*Te analyseren tekst*.
···
Geschiedenis
Jiu-jitsu en judo in Nederland
Na de komst van Y. Tani (1899) in Londen, bereikten judo en jiu-jitsu het Europese continent.
Omstreeks 1910 gaf P.M.C. Toepoel als eerste in 's-Gravenhage les in jiu-jitsu, gevolgd door Mark en Van der Sluis, W. Kasulakoff, M. van Nieuwenhuizen en Tops. In Amsterdam gaf Boretius jiu-jitsu-les en in 1938 opende J. v.d. Bruggen in Rotterdam de eerste jiu-jitsu- en judoschool.
Voor de Tweede Wereldoorlog was het jiu-jitsu in West-Europa een soort "esoterische mengeling van geheime kunst en gymnastiek" en beperkte zich in Nederland tot privé-clubjes en kleine sportscholen. Men sprak hier over super-jiu-jitsu, diepte-jiu-jitsu en hogeschool-jiu-jitsu en betwijfelde (vaak terecht) de kwaliteiten van elkaars methoden, zonder echter tot een test-ontmoeting op de mat te komen.
···
*Verzameld materiaal*.

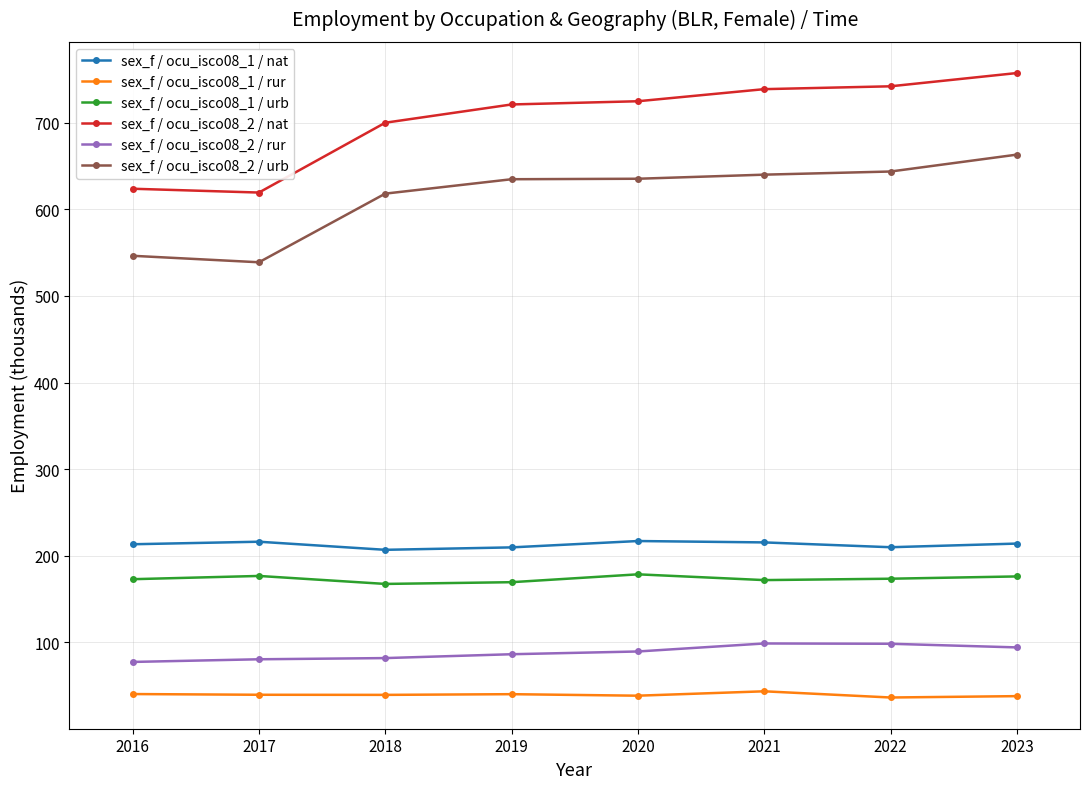

What is the value of the sex_f / ocu_isco08_2 / urb point at the 5th from the left?

635.4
···
*Opdracht*. Wijzig het fragment uit de tekst over jiu-jitsu en judo in Nederland dat begint bij "Geschiedenis" en eindigt bij "jiu-jitsu- en judoschool.". Vervang daarin "Londen" door "Parijs" en geef het aangepaste fragment weer.

*Jouw antwoord*.
Geschiedenis
Jiu-jitsu en judo in Nederland
Na de komst van Y. Tani (1899) in Parijs, bereikten judo en jiu-jitsu het Europese continent.
Omstreeks 1910 gaf P.M.C. Toepoel als eerste in 's-Gravenhage les in jiu-jitsu, gevolgd door Mark en Van der Sluis, W. Kasulakoff, M. van Nieuwenhuizen en Tops. In Amsterdam gaf Boretius jiu-jitsu-les en in 1938 opende J. v.d. Bruggen in Rotterdam de eerste jiu-jitsu- en judoschool.